I would say it is an indicator of opportunity, and the opportunity is sector-specific. In the telecom sector, for instance, with the advent of the latest technology and the ability to scale up, one wants to be the first to implement. This then drives efficiency, which benefits the country at large. But I do not see corporates going back very quickly to a highly leveraged scenario as huge capacities are not being added given the capacity utilization which exists currently. But while we are not seeing massive capex, there are new entrants and diversification is happening.

​Do you see Indian companies shying away from offshore foreign loans?

Indian corporates are savvy in the manner they manage their borrowings. They have displayed agility in using the available market dynamics to their advantage. In the current situation, the underlying benchmark rates in foreign currency have moved up faster than Indian rupee.

Also, forward covers are such that, in some cases, it may be cheaper to look at rupee financing if the objective is to remain fully hedged—especially in the absence of underlying exposures such as export flows.

Corporates with good quality credit have the ability to raise foreign currency financing at competitive levels, and selective transactions have been executed.

How do you look at startup financing and ​the debt that they’re raising?

We have a new economy cell with a specialized focus on the sub-segments in this sector. Given that the sector requires a bespoke approach for each situation, we bring in our best practices and offer a specialized line of products. Financing decisions are predicated on the specific situation.

What about debt refinancing? Do you see a lot of corporates now coming for refinancing?

A few years ago, quite a few corporates raised dollar bonds and ECBs (external commercial borrowings). As they complete minimum average maturities, corporates are exploring various options onshore and offshore. As credit profile improves, borrowers are in a position to negotiate better terms and pricing. The increased flexibility is beneficial for the borrowers supporting their growth plans.

​Can you enumerate some of the broad themes you are seeing?

We continue to work with clients on their outbound agenda. Many have scaled up their overseas investments to be closer to their client base and supply chains. These corporates have centralized processes and services in India, and their international growth is leading to incremental opportunities for India to act as a global hub in manufacturing and services.

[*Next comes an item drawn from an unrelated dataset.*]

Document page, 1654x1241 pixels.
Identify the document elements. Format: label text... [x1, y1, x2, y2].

The inbound story is also strong, with MNCs establishing permanent manufacturing facilities, bases and offices in multiple cities in the country and looking to tap India’s vast potential. Given that JP Morgan is a globally connected firm, we benefit from that network as well. 

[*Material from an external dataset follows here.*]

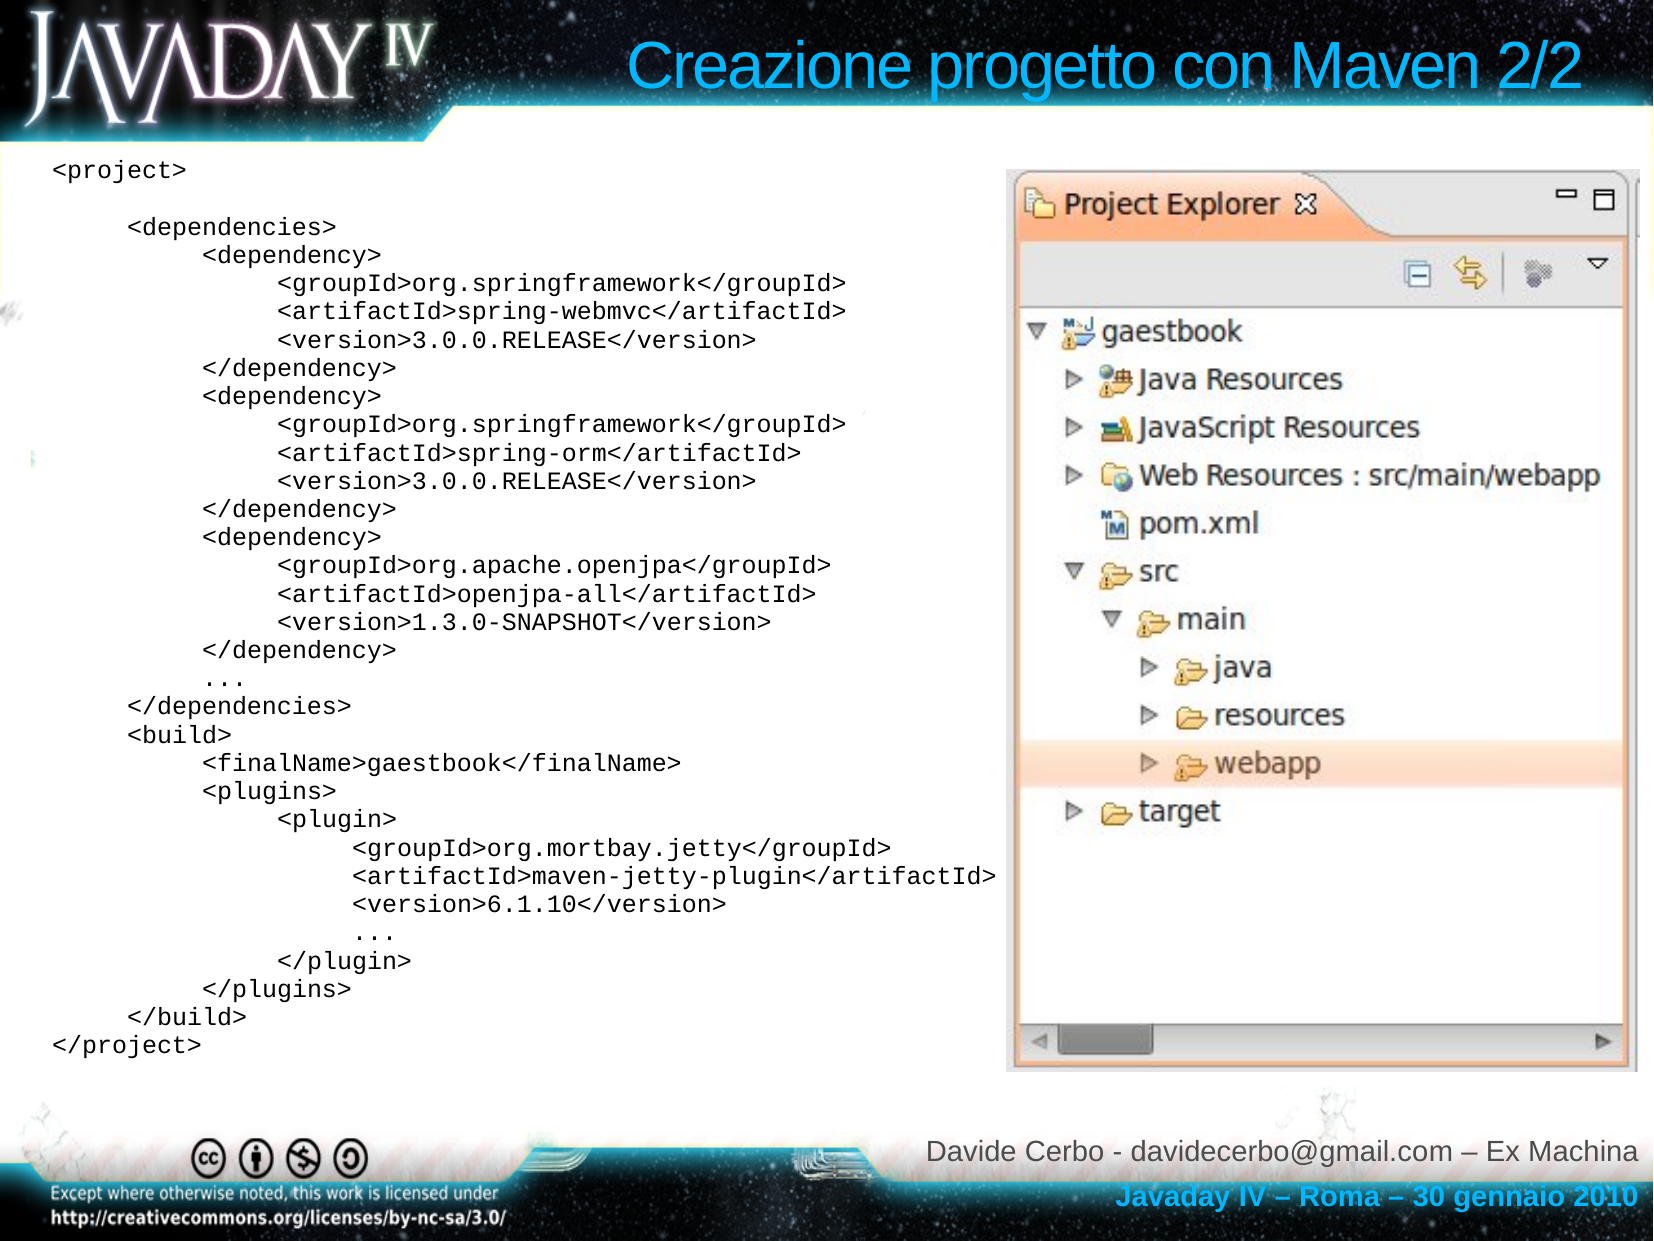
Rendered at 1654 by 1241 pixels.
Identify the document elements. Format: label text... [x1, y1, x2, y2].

subtitle <project> <dependencies> <dependency> <groupId>org.springframework</groupId> <artifactId>spring-webmvc</artifactId> <version>3.0.0.RELEASE</version> </dependency> <dependency> <groupId>org.springframework</groupId> <artifactId>spring-orm</artifactId> <version>3.0.0.RELEASE</version> </dependency> <dependency> <groupId>org.apache.openjpa</groupId> <artifactId>openjpa-all</artifactId> <version>1.3.0-SNAPSHOT</version> </dependency> ... </dependencies> <build> <finalName>gaestbook</finalName> <plugins> <plugin> <groupId>org.mortbay.jetty</groupId> <artifactId>maven-jetty-plugin</artifactId> <version>6.1.10</version> ... </plugin> </plugins> </build> </project> [52, 157, 1594, 1062]
title Creazione progetto con Maven 2/2 [108, 7, 1585, 124]
picture [0, 0, 1653, 1241]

The third part is the local infrastructure by the private sector and government, where again, we are connected with both sides. A lot of these have support from multilateral agencies, and we are directly or indirectly involved, wherever possible, to add value.

​Do you see Japanese financ​iers active in India? They are as it is funding some major infrastructure projects.

They are indeed playing an important role. The Dedicated Freight Corridor is probably one of the largest infrastructure investments in the country, and one of the corridors is entirely supported by them. Having said that, given the scale of investments required, there is enough for everyone.